Continue the forum post about childbirth and medical intervention, starting after its final sentence.

Document segment —
▬▬▬▬▬▬▬▬▬▬

WatchWithMerlot (superb username btw), thank you. I'm not sure about eloquent, maybe rambling but you're very kind.
I think it's like a lot of things in life, we've just fetishized the narrative (for want of a better way of describing it). It's symptomatic of modern life I think. Childbirth has fallen into this false dichotomy of positive vs negative, intervention free vs intervention, home vs hospital, midwife vs consultant and what we've done is failed to recognise that these reductive scenarios are meaningless in real life.
I am a bit of a hippy tbh and absolutely embrace the notion of instinct, trust and mindfulness where your body is concerned but I think in retrospect, I've got it a bit wrong in the past. I speak as somebody who planned a home water birth and ended up with an emcs and I was very unhappy about this for a while. It wasn't because the emcs was traumatic (though sometimes they are and again, that's still not a horror story, just mere fact) but because I myself had built up this notion of ideal birth and of course reality didn't live up to it. Ironically, what I actually did was the opposite of what I claimed to believe in. Listening to my body, using instinct etc meant that I knew, I absolutely knew something wasn't right but I didn't listen and transfer in and accept good, brilliant, marvellous intervention which ensured the health of me and my baby, I became terrified and resistant and I created the most untenable situation. I was frightened but of the wrong thing. I was frightened of intervention instead of mindful of the rare but very real possibilities of childbirth when it doesn't go to plan. If I'd approached it more pragmatically, the intervention would have fallen firmly on the side of the positive, surely? It's there to prevent the things we actually have cause to fear.
I of course say all of this with a complete acceptance that there is also a very strong argument to suggest that birth can be over medicalised and we have moved away from empowering women to know their own bodies. However, as a counter to this, we've introduced a new element of fear, almost a trope whereby we are all told that the horror lies in the wrong places. And we become cowed by it and we shut down discussion and we come to believe that it's black and white. Human experience can't ever work like that. We can't tell a woman that x is negative because where x is a lifesaving intervention, we're ensuring her feelings about that are negative too.

▬▬▬▬▬▬▬▬▬▬

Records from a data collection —
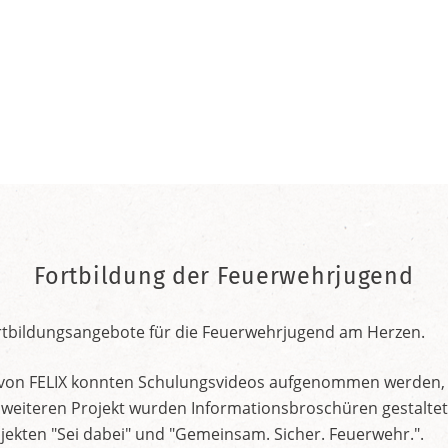
Fortbildung der Feuerwehrjugend
rtbildungsangebote für die Feuerwehrjugend am Herzen.
ng von FELIX konnten Schulungsvideos aufgenommen werden,
 weiteren Projekt wurden Informationsbroschüren gestaltet
jekten "Sei dabei" und "Gemeinsam. Sicher. Feuerwehr.".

▬▬▬▬▬▬▬▬▬▬

Response to the task —
It does all feed into the way we approach neonatal mortality too. Because our discussions and our fears around educating on childbirth are centred on what we want, what we don't want, what we falsely believe to be good or bad. What we don't do is deal very well with the absolute truths. So when that devastating, absolute becomes your reality, you want to scream and shout about it, you want people to know, you wish you'd known, you wish you could turn back the clock. What you spend a lot of time doing post that tragedy is trying your utmost to change the narrative, to prevent it happening again. One of the big fights is that false dichotomy which permeates all of it. I think most of us where childbirth is concerned, where babies are concerned, are very lucky to be able to adopt an attitude of 'well it's extremely unlikely to happen to me' and you force this division of them (the unlucky few) and us (the 'norm' who are protected from the potential of devastation by trust in statistics). What we need to do instead I suppose is move towards an acceptance of the reality of it. It could happen to any of us (whether that is a cs or a stillbirth, rarity is not a factor) but actually, here's what we can do to make the truly negative outcomes less likely. That's it isn't it? Here's what we know and here's what we can DO. Instead of painting this picture of good vs bad and positioning yourself on that spectrum. It's a one way street. Any one of us could move from the one to the other and that's where the real 'horror story' might lie. When a very large number of us will have non-textbook births for whatever reason, you narrow the space you can occupy on that spectrum. It's not good vs bad. It's 'here's the range of experiences in childbirth and you can feel negative or positive about most of it. The absolutes are tiny.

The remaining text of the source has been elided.